## What you need to do
• a. Summarize the knife shop review in two sentences.
• b. Pick up the knife shop review where it stops and keep writing.

## Passage
------------------------------------
# Review of JKI, Japanese Knife Imports



## Edgy Guy

Last week I went to Japanese Knife Imports to learn about knives.
What a perfect place!

First, I called Jon Broida and told him I'm a geek who doesn't want to just plop down money at that WalMart of knife sellers.
I need hand-holding.
I want to dive in and learn all about good knives, their care and feeding, and which ones might be for me.

He told me to just come on by and hang out as long as I wanted since he LOVED yapping about knives.
I scheduled a time when he was not conducting a sharpening class and I did just that, hung out.
I brought my parrot, and sidekick, who just sat on my lap quietly trying to remain invisible since Sara said some of the knives are perfect for poultry. :ninja:

JKI has a wonderful location just a couple blocks from the beach in Venice, California.
They even have free parking in the back, unheard of around there.
The shop is spotless and minimalist with the knives safely tucked away in classy cases.
There was also lots of Sara's family's beautiful ceramic artwork on display.
Sara served us green tea and munchies as Jon asked about what knives I'm used to and what I'm looking for.
I told Jon I don't give a crap about appearance, status, or brand name recognition.
I don't care if it ends up with a patina that looks like the inside of my old wok.

I'm used to (and disappointed with) my 20-year old set of Henckels Four Star and I'm looking for knives that get and stay sharp, crazy-sharp.
I want a knife so sharp it *scares* food.
I want a knife that can slice a tomato into 743 tissue paper thin slices without even touching the tomato. :wink:
I want substance, not image.

Jon spent a long time patiently walking me through the steel choices, the processes of making the knives and the functions of the many shapes and designs of the knives.

Finally it was time to talk business.
For home use I want to start with two knives, an 8 to 10" Chef and a small paring knife, translation: a 240mm Gyuto and a 120mm Petty.
I decided on White #2 steel after being fully informed of the extra maintenance to prevent rust, and how it will develop a patina that only knife geeks will not be horrified by.

I am used to the western handles but after learning better ways to hold a knife the "apparently more ergonomic" western handle lose their edge.
So, I'm going to give the Wa handles a shot.

Jon asked about price and this is where it got difficult for me.
All my life I've been a tightwad with money, but when it comes to something important to me that will offer a lifetime of meaningful use and pleasure, I splurge.
I'm still using my set of razor-sharp 30-year old Nikkor lenses (see below) and a Guild guitar that cost me half a year's income in 1976.

I know from reading here "good" knives (whatever THAT means) start around $100 and go to up to, what?, $51,000? for a museum piece, or was that someone's joke?

I said I don't want to pay over $500 for a knife at this stage.
Jon said, "$500 is way too much. I don't want to sell you something that's not a good match for you.
------------------------------------
## Records shown
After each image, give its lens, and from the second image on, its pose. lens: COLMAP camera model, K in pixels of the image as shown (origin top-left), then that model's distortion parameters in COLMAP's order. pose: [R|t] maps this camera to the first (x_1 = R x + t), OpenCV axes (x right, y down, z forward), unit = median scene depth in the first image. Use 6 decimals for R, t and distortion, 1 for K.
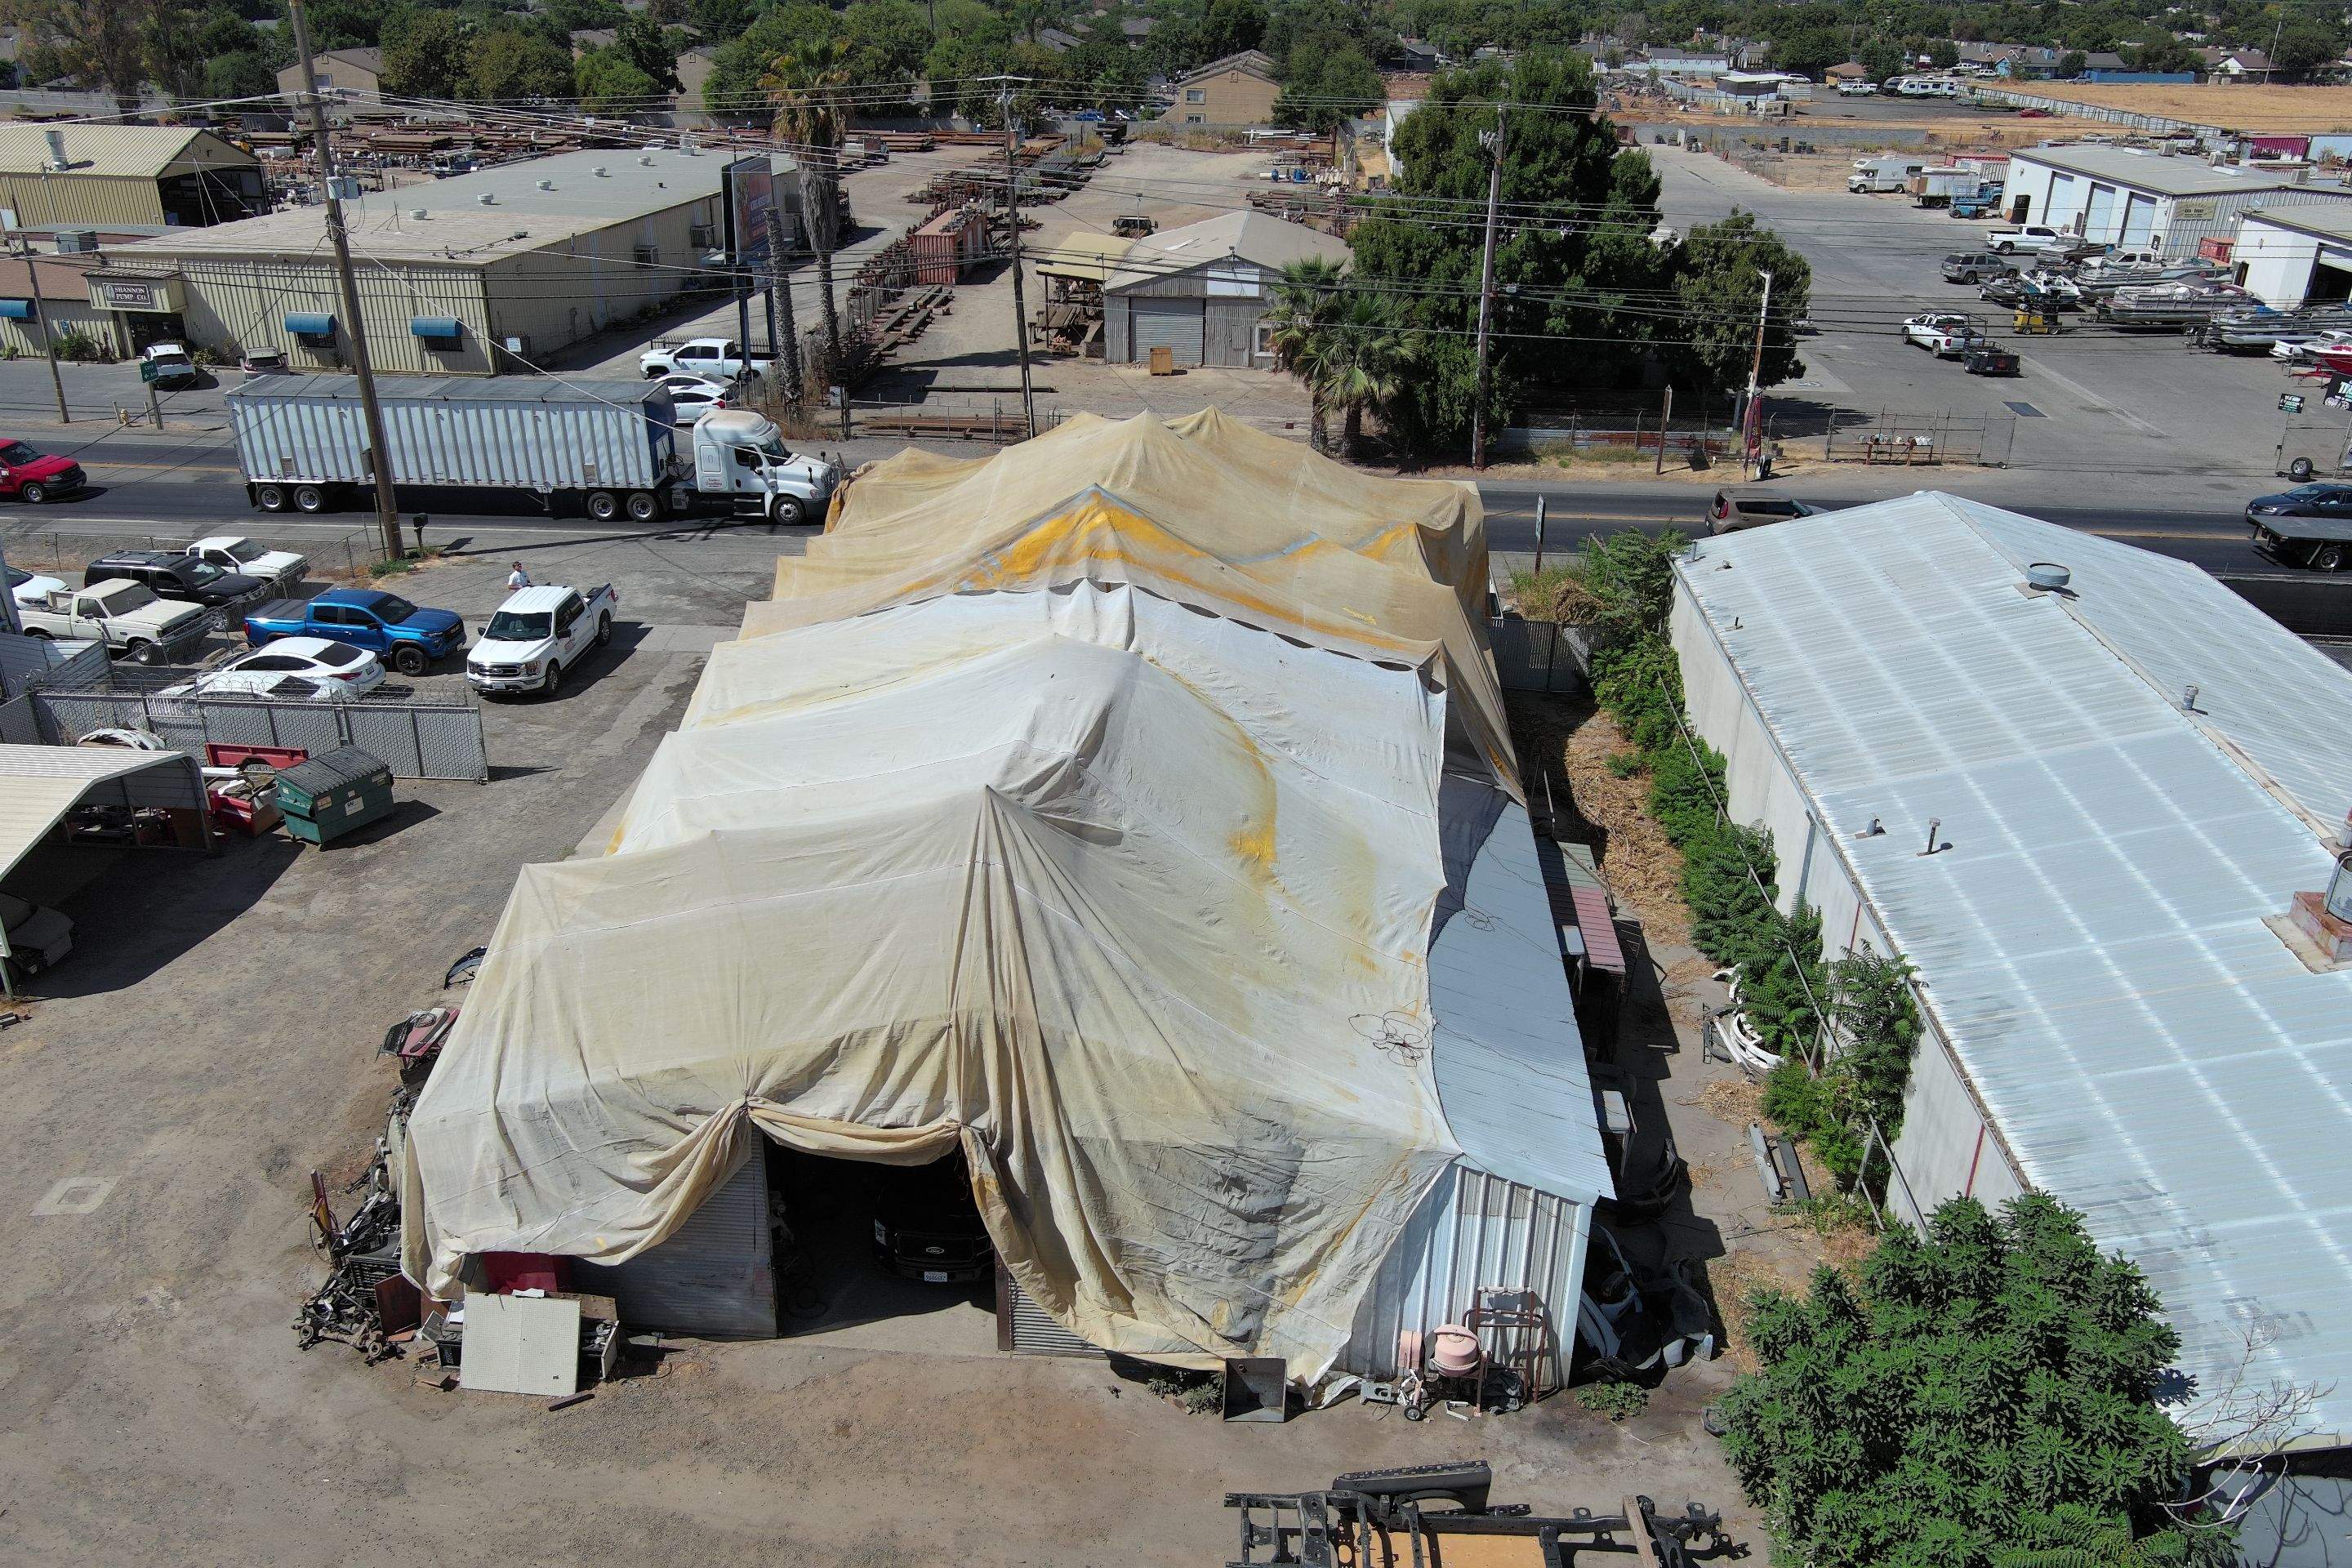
------------------------------------
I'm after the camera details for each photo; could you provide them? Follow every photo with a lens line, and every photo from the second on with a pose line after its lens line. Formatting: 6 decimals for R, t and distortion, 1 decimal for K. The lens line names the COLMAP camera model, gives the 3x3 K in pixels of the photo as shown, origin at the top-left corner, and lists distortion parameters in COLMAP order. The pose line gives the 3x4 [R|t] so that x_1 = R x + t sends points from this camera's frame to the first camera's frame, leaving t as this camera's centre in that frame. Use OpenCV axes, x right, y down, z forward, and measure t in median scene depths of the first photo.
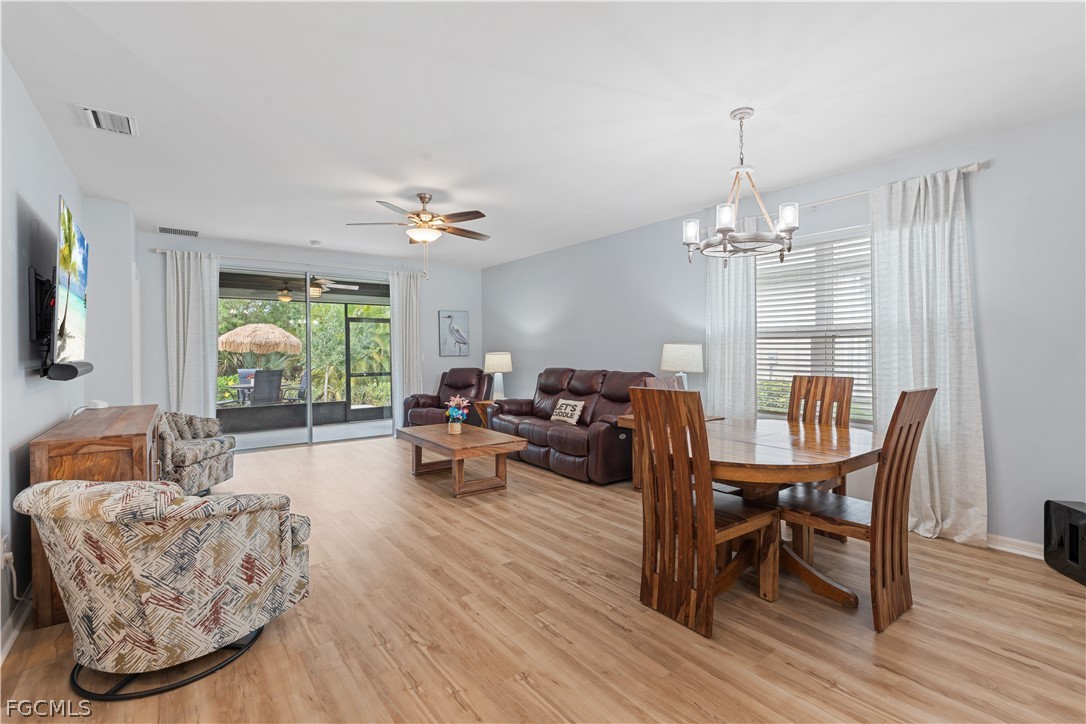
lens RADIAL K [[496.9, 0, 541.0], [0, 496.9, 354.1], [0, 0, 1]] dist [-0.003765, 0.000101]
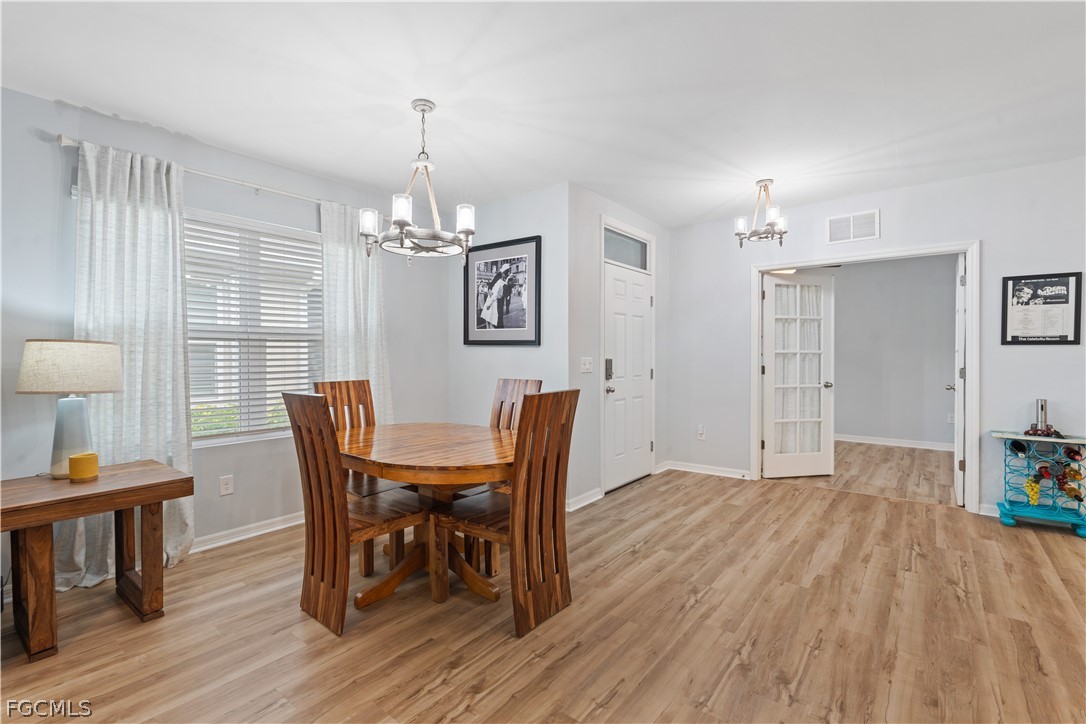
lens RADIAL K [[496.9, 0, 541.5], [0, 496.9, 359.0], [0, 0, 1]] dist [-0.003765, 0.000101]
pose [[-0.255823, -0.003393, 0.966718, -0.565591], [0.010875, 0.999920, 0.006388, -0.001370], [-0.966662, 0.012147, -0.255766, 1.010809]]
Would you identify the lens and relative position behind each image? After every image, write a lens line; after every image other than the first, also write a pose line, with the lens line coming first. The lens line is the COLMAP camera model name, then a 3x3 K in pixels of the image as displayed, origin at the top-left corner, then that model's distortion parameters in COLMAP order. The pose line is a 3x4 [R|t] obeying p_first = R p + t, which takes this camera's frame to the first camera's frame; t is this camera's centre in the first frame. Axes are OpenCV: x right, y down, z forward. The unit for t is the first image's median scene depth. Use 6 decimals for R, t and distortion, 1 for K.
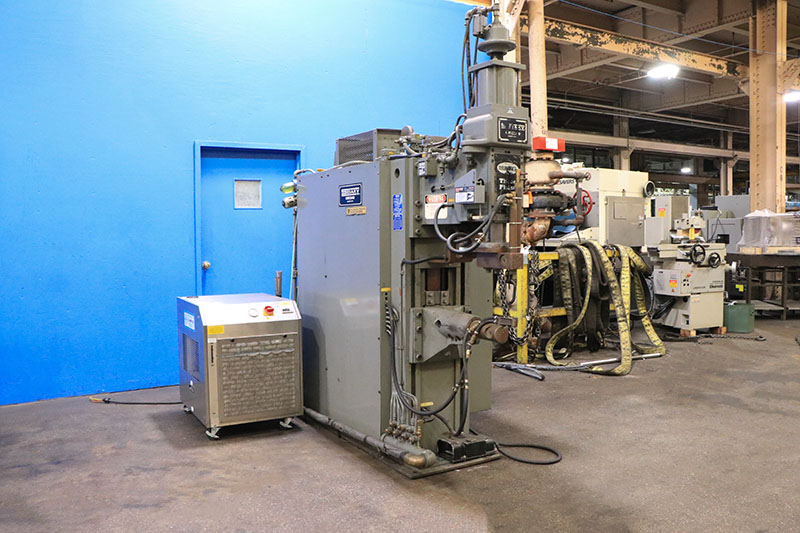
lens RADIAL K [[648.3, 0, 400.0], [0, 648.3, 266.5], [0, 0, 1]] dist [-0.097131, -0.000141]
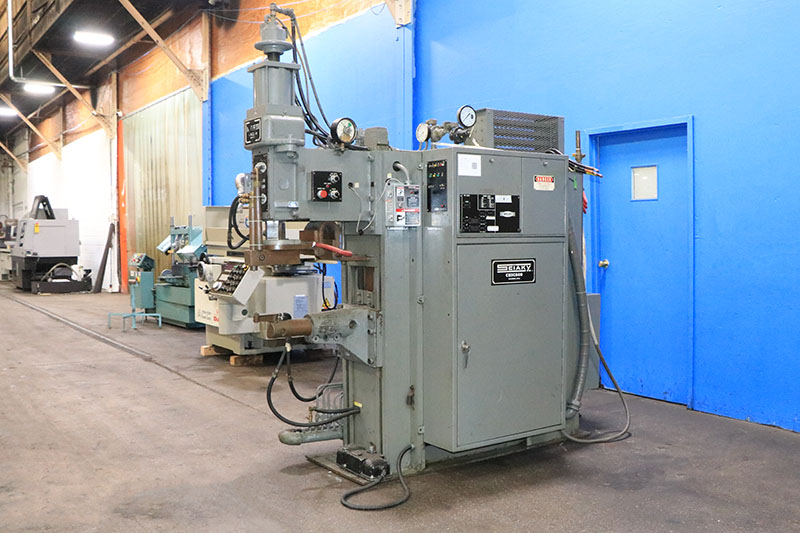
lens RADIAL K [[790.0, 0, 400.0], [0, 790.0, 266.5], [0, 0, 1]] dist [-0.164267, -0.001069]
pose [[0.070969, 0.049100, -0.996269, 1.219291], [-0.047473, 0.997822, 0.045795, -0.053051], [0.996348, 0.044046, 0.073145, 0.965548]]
------------------------------------
## Results in order
• a. The writer visited Japanese Knife Imports in Venice, California, a clean, minimalist shop with free parking, where Jon Broida spent a long time explaining steel choices, how the knives are made and what their shapes are for. Wanting very sharp knives rather than looks, the writer settled on a 240mm Gyuto and a 120mm Petty in White #2 steel with Wa handles, and when the writer set a $500 limit per knife, Jon said that was way too much.

• b.
Get a decent first knife, use it, sharpen it, learn over time and your experience will inform your next knife selection, if any."

I thought to myself, What a sweetheart!
I really appreciated Jon didn't go for my wallet and make a larger sale. 
He easily could have.

He brought out sevaral gyutos some stainless steel, some clad and one solid high carbon steel White #2) priced from around $120 to $206.


I took home a Konosuke 240mm Hitachi White #2 steel, Wa-Gyuto and a matching 120mm Petty.

http://www.konosuke-sakai.com/

http://www.japaneseknifeimports.com...ke-sakai/konosuke-240mm-white-2-wa-gyuto.html

http://www.japaneseknifeimports.com...ke-sakai/konosuke-120mm-white-2-wa-petty.html

Sara packed them and wrapped them beautifully, lovingly even - if I can say that.

After my knife-safari I grabbed dinner at a local nice bistro and sat on the sidewalk patio.
Many of the clients were the local muscle-men of muscle-beach and Gold's Gym fame. (A whole subculture worth Googling)
Of course I had to unwrap my treasures when waiting for my tofu.
The waiter told the chef about my knives, who came out and went gaga so I told him about JKI.

This first pic is my new treasures on some Kimono cloth I got from a traveling Kimono seller. (Who knew there was such a thing? - but I KNEW I bought it for _something_!)


----------



## echerub

Glad to hear you had a great time and great experience at JKI  I think you're gonna love the Konosuke gyuto. I have one as well, and it's a joy to use.


----------



## Edgy Guy

Look at that last pic again.
Don't the vertical lines in the steel look like rainfall?

Even where it strikes the characters you don't have to struggle hard to see the rain bouncing and splashing off.
I wonder if that's the red wine I'm drinking, or another of the intentional but subtle touches from these Japanese artisans.
You can almost hear the rain.

For the record this photo nut used an additional light source (an LED) with a cooler color temp than the main light source, and what the camera was white-balanced for, to introduce that cool blue in the calligraphy.
It's a lie; in person it's black.
So sue me.


----------



## SpikeC

What fun! A great way to get into quality steel.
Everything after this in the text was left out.